« Je crois que je vais sortir avec Will Solace. »

Quand elle avait entendu ces mots tomber de la bouche de son frère, Hazel avait tout d'abord cru faire une hallucination auditive. Puis elle s'était dit qu'elle devait se tromper, que Nico devait vouloir dire « sortir » comme dans sortir en ville, une soirée entre amis, mais rien de plus.

Et puis elle l'avait regardé, bien regardé, et elle avait réalisé que non, c'était bien « sortir ensemble » le sens de la phrase, sortir comme ce que faisaient un garçon et une fille qui craquaient l'un pour l'autre.
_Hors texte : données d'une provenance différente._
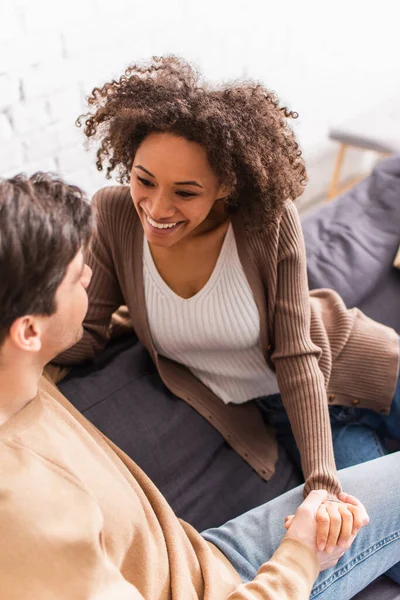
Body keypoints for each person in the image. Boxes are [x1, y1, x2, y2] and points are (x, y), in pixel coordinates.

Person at [1, 171, 400, 600]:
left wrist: (151, 312)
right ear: (27, 331)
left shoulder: (26, 370)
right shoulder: (27, 515)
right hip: (238, 580)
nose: (89, 278)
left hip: (205, 552)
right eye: (78, 276)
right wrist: (301, 554)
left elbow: (90, 324)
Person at [57, 56, 399, 541]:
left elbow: (296, 354)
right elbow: (85, 334)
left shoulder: (266, 223)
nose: (156, 208)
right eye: (144, 179)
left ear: (227, 185)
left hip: (356, 358)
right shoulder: (113, 216)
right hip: (283, 417)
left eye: (186, 192)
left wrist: (322, 482)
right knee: (380, 535)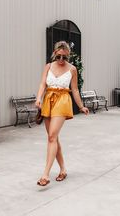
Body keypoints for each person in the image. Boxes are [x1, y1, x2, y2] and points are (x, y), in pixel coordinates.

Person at [35, 41, 89, 186]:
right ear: (54, 54)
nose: (61, 60)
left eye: (64, 57)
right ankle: (63, 169)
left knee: (52, 136)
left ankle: (45, 175)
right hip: (48, 100)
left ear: (68, 56)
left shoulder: (72, 69)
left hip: (63, 100)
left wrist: (81, 106)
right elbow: (42, 84)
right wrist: (38, 98)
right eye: (58, 56)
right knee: (54, 138)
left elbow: (75, 90)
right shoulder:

Mais entre deux garçons.

Son premier instinct avait été de s'enfuir. Le second, de traîner Nico chez un docteur – quand quelqu'un de votre famille était malade, c'était bien ce qu'il fallait faire, non ? Et il paraissait que les asiles psychiatriques s'étaient beaucoup améliorés en plus de la médecine – ils ne pourraient pas manquer d'aider…

Et pendant que ces possibilités défilaient dans l'esprit de Hazel, son frère la scrutait de ses yeux couleur café, et elle avait repensé à ce vieux chien qui fouillait dans les poubelles de son quartier, et qu'un agent de police avait abattu en lui tirant une balle dans le crâne pour suspicion d'avoir la rage.

Le chien avait vu venir l'officier, mais n'avait pas essayé de s'enfuir, restant couché sur son trottoir. Le regard triste, l'air de dire je sais que tu va me faire du mal, s'il te plaît fais-le vite.

Nico la regardait exactement comme ça. Alors elle s'était obligé à ouvrir la bouche pour dire :

« Will Solace ? C'est le bungalow d'Apollon, non ? Celui des musiciens ? »

Le coin des lèvres de Nico avait tressailli, tandis que la tension s'échappait des muscles de son cou.

« Ouais. Mais lui, il veut devenir médecin. »

« Ben, c'est toujours bien, un docteur dans la famille. Au moins comme ça, tu sais qu'il sera gentil. Ils sont sensés être gentils, pas vrai ? »

Cette fois, la bouche de Nico s'était nettement retroussée, l'espace d'une seconde, laissant apparaître un sourire radieux comme le soleil après la nuit, et Hazel avait senti quelque chose de froid fondre légèrement au fond d'elle-même.

Rien qu'un peu mais c'était déjà ça.